In terms of organic, it turns out that industrial organic (e.g. Whole Foods kind of stuff) is nearly as bad. They eschew a lot of the chemicals regular industrial systems use, but since they don't practice any other sustainable techniques, that just makes it harder to protect crops from disease, keep the livestock healthy, etc. There's also a lot of deception, e.g. with "free range" chickens, that basically just have a small door to a bare patch of ground that they never venture into in their few short weeks of life. Plus there's still the issue of transporting all this food around the country or around the world, which adds the same environmental and health costs as hauling around the industrial food.

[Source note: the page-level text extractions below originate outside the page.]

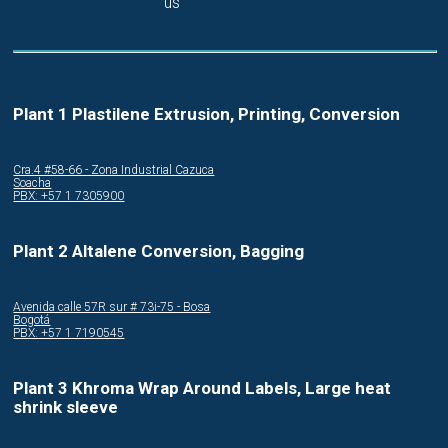
us
Plant 1 Plastilene Extrusion, Printing, Conversion
Cra.4 #58-66 - Zona Industrial Cazuca
Soacha
PBX: +57 1 7305900
Plant 2 Altalene Conversion, Bagging
Avenida calle 57R sur # 73i-75 - Bosa
Bogotá
PBX: +57 1 7190545
Plant 3 Khroma Wrap Around Labels, Large heat
shrink sleeve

Pollan's biggest strength, I think, is his ability to convey complete systems in his writing, giving us vivid, and detailed yet panoramic views of how so many pieces are interwoven to make a functional whole. Or, in the case of the industrial food system, a dysfunctional whole. The meat-raising division is completely cut off from the agricultural, and both get heavy doses of chemicals thrown in. Both systems create enormous amounts of toxic waste that would otherwise, in nature, have been recycled to nourish other parts of the ecosystem. One of the book's most memorable moments is when he points out that we've basically used all our wonderful technology and ingenuity to split one simple, elegant solution into multiple complex problems. The best example of the alternative -- that is, keeping a simple, integrated solution in the context of organized farming -- is in his "beyond organic" example, the second of the two organics, after the industrial variety. The farm he describes is completely self-sustaining. The chickens and pigs and cows and grass and trees and everything else are balanced absolutely perfectly, so that every part of the puzzle is beneficial to every other part. It's really beautiful how it all works. The farm also does strictly local business, and refuses to ship its food anywhere it can't easily drive a van around to.

Anyway, the whole thing is rather eye-opening. I highly recommend reading it and considering whether your food is good to eat or good to think, or neither or both.

Friday, November 03, 2006

NaNo-No-Mo

If any of you have been wondering where the November flood of fiction is, I'm sorry. No Nanowrimo for me this year. The last two years were fun, but this time I'm just not feeling up to it in terms of time, energy or ideas. I still have mixed feelings about not doing it, though. On the one hand it was a definite relief to make that decision, but on the other, writing entire novels is really cool and it's a lot of fun to have done once it's over. Oh well. It would be nice to find some other creative project to work on, though. ("How about making an elemeter baromophant?" I hear you suggest. Good idea, but I've already got one.)

If nothing else, I should at least post to my blog more often. (NaBloPoMo, anyone?)